ImageAuditor: Membership Inference Attack against Image-based Retrieval-Augmented Generation

2026-06-02Cryptography and Security

Cryptography and Security
AI summary

The authors study how to find out if specific images are included in big, mixed-media databases used by systems that generate images based on text or answer questions using images. Previous methods worked well for text-based systems but struggled with image-based setups because images can’t be easily searched using text queries and image generators produce pictures, not text answers. To solve this, the authors created ImageAuditor, a method that breaks the problem into two parts: finding the image in the database and extracting membership information. They developed special techniques to search across image and text formats and to interpret the generator’s output, achieving good accuracy with only a few queries.

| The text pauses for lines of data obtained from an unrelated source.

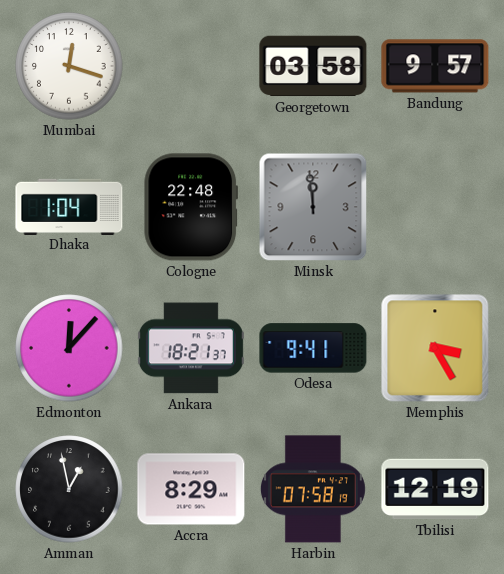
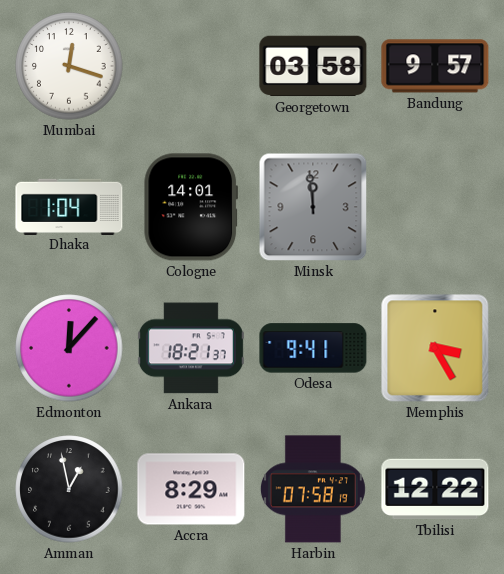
Cologne: 22:48 -> 14:01
Tbilisi: 12:19 -> 12:22
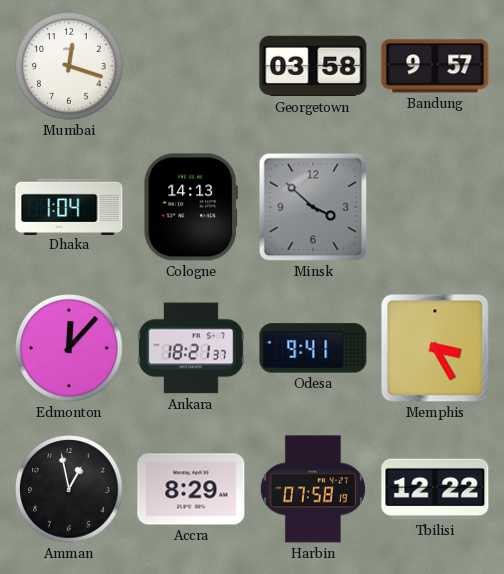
Cologne: 14:01 -> 14:13
Minsk: 11:59 -> 3:52
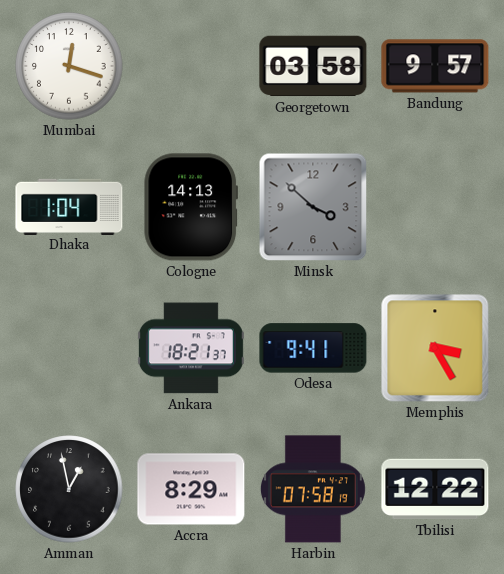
Edmonton: 12:07 -> none
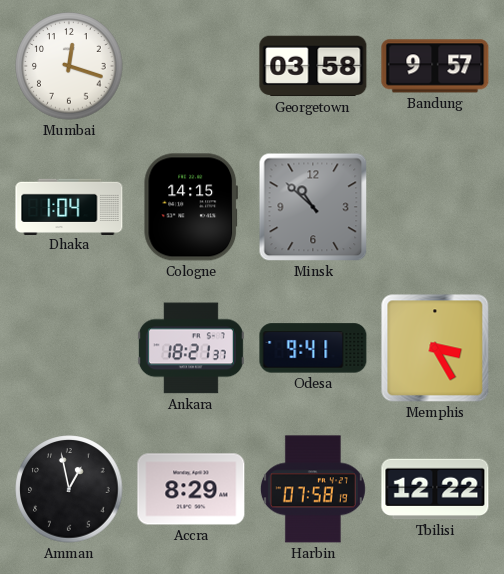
Cologne: 14:13 -> 14:15
Minsk: 3:52 -> 10:52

Image-based Retrieval-Augmented GenerationMembership Inference AttacksCross-modal RetrievalText-to-Image GenerationPolicy OptimizationReward-Guided OptimizationK-means ClusteringAUROCPrompting Strategy
Authors
Jinghuai Zhang, Pengyue Yu, Zhexiao Lin, Kunlin Cai, Fnu Suya, Yuan Tian
Abstract
Image-based Retrieval-Augmented Generation (IRAG) conditions a frozen generator on reference images retrieved from an external database, supporting both text-to-image (T2I) and question answering (Q&A) tasks. Because these databases are opaque and web-scraped, copyright holders need ways to audit whether specific images appear in them. While prior work employs membership inference attacks (MIAs) to audit uni-modal, text-based RAG, they fail to transfer to IRAG due to two key challenges. First, cross-modal retrieval: text-RAG MIAs force retrieval of the target passage by injecting its content into the query, which is unavailable in IRAG since images cannot be embedded into text queries; even accurate image captions fail to bridge the modality gap. Second, discriminative signal extraction: text-RAG MIAs extract membership signals by prompting the generator to answer multiple questions over the target passage, whereas T2I generators in IRAG produce images rather than follow Q&A commands. To fill this gap, we introduce the first MIA tailored to IRAG, ImageAuditor, which decomposes each attack query into a retrieval segment and an extraction segment, enabling dedicated optimization for each challenge. For retrieval, we propose Reward-Guided Policy Optimization (RGPO), which updates a stochastic policy from reward-ranked candidates to navigate the cross-modal embedding landscape and admits finite-sample optimality guarantees to balance exploration and exploitation. For extraction, we analyze the distribution of the MIA score to guide the co-design of the prompting strategy and scoring rule, and derive task-specific instantiations for T2I and Q&A tasks. We aggregate signals across queries via K-means clustering for reliable membership decisions. Across various IRAG systems, ImageAuditor exceeds 80% AUROC with only four queries per audited image and remains robust across diverse settings.